The family chose Gurteen over Co Galway for what, I discover, are typically counter-intuitive reasons. In Connemara, “there is something special that’s impossible to describe. When I was walking there I felt a happiness that was completely unexplainable.”
So how come Tipperary? “I wanted to be happy, but too happy? Anyway, the ceilings here are higher, there’s more space and it was unrestored, so I could develop it to my taste.”
“I need to line it with clay,” he says of the lake. “I research all the time. I know how to make a lake now, with the old techniques.”
So if the art doesn’t work out, you could become a house restorer? I joke, because his international reputation is so strong (he’s currently working towards an exhibition at San Francisco’s Modernism Gallery in September), this eventuality is extremely unlikely. He takes me seriously for a split second, before agreeing that he could, but that for now he’s lucky enough to do both.
Does that, I wonder, tie into the timeless aesthetic of his own work which, despite contemporary references, could sit comfortably alongside master works from art history?
Walking back, plastic toys are clustered under a tree beside the vegetable garden. Three of the Helnwein’s four children live at the castle, plus three grandchildren: Croí (10), Éala (5) and Solas (2).
They are, as Helnwein says, “the joy of my life” and regular models for his work, although, he tells me, Éala doesn’t like to sit still: “She’s a hurricane.”
Many of Helnwein’s themes come from his experiences growing up in post- war Austria.
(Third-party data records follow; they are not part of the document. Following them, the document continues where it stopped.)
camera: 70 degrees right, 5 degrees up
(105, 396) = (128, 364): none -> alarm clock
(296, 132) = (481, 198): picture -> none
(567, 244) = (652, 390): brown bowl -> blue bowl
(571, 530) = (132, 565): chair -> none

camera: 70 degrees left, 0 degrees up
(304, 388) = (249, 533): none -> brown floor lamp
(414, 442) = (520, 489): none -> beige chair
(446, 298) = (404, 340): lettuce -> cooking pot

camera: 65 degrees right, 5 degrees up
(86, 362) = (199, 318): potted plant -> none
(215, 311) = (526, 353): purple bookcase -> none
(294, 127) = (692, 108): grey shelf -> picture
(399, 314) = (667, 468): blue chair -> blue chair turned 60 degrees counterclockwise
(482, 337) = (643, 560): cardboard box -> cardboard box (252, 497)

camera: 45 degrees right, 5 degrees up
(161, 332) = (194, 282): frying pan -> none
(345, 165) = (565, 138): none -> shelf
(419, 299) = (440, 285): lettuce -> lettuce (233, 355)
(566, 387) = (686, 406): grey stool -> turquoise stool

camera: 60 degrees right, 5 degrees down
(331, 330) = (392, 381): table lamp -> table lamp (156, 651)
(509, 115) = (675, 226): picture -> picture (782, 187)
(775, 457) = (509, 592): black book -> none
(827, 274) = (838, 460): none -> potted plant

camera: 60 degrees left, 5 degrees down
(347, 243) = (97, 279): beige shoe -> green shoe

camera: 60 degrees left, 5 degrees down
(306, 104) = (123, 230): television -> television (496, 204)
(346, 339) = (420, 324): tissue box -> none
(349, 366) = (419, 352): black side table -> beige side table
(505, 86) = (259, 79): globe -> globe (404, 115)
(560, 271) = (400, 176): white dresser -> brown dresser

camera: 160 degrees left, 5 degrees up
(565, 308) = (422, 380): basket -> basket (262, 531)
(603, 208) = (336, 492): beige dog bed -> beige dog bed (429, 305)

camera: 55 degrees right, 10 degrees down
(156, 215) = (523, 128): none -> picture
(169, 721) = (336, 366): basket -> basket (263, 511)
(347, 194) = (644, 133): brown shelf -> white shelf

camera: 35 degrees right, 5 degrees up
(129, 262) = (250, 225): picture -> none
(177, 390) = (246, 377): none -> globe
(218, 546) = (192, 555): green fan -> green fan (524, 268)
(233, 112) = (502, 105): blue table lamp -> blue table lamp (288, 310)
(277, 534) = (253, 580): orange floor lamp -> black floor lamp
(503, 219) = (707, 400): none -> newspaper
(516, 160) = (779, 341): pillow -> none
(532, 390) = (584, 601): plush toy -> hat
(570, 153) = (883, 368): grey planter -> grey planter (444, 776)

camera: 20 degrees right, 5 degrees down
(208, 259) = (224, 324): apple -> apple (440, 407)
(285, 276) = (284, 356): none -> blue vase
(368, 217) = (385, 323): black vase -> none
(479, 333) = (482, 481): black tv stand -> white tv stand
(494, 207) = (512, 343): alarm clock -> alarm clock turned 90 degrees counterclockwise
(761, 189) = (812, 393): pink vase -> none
He was born in 1948, a time that he describes as horrible, dark, carrying “the smell of death”. He has also cited the influence of imagery from the Catholic church.
“The first pictures I saw depicted pain,” he has said, while also remarking, in answer to a question about the controversies that surround his own work, that it seems okay to watch TV and movies where children are killed, or kill, but that art seems to evoke far more powerful reactions.
In 1979, on reading an article in which Dr Heinrich Gross, then Austria’s top court psychiatrist, admitted to killing children “humanely” during the war by poisoning their food, Helnwein painted Life Not Worth Living, an image of a little girl collapsed, either asleep or dead, into a bowl of soup.
He published it in an Austrian magazine, sparking a debate that led to Gross appearing in court, ultimately being judged mentally unfit to be tried.